Risttuules (English title: In the Crosswind) is one of those few films that cry out to be shown to every human being: especially when they are young, when their minds are more sensitive, receptive and ready to puzzle over meanings and lack of meaning of things, of life. The film is a poetically made, very emotional story of a woman and her family: the story of politics destroying the hearth of a home, laying barren many lives, irrigated by only tears and dreams of apple trees. For many of those who think politics is something far removed from their personal lives, the film can be a beautiful lesson: and the film can serve as a prescient warning for all those who are swayed by leaders who can use hate politics to serve their tools, from the electorates of France to those of India. And yet, all that the film does is to show the story of a family, a true story of not just one family but thousands.
The film's true power lies in its poetry: almost all of the film is simply still images, explored through a moving camera. Nothing else is moving, except a river's water or a woman's eyelids: silences and beautiful narration mark the film's cadence, as the viewer is swept into haunting stills, which do not need any contextualizing: which mark the battle of hope and misery in every human soul, at its peak in those times when men like Stalin make life as the battle for hope. For it is difficult to sustain any hope, when men are faced with other men in the form of monsters. Everything else, man can bear, and conquer.

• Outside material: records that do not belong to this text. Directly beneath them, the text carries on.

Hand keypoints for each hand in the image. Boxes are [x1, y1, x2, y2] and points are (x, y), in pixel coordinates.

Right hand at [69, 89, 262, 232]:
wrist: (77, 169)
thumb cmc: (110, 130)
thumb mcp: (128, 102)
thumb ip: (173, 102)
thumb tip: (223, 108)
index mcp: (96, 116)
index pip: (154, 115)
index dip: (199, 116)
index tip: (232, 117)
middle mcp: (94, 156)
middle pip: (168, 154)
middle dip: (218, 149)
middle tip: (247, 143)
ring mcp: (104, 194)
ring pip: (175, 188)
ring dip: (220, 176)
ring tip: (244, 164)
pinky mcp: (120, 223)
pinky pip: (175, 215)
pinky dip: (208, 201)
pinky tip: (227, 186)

The film's story, its shocking course of events, unfolds itself gradually, without taking itself as anything shocking: the most shocking things occur as if it is a matter of fact. Like peeling off layers of paint from a once sturdy wall, revealing a damp, mouldy wall beneath, or like the discovery of caves sans issue in the beautiful ice palace, the brighter exteriors of hope and resolve are peeled off to reveal a life of waste and starvation, of regret and guilt, of servility and humiliation, of loss and void. But yet, the wall stands: even when everything has collapsed around it. The ice palace remains: even when spring has announced itself. Some day, the wall will also collapse: some day, the ice palace will dissolve and waters will flood all memories, all past and all dreams, but till the day spring becomes stronger, the ice palace will stand. A marker of the tortures of winter, a perverted symbol of man's ability to seek pleasures from others' misery: till passed-on memories will come to us, like river to sea, in letters and books and films.
A note to those who lack patience: the film might be a difficult lesson if you are seeking to learn patience. This is a poem: not a Nancy Drew novel.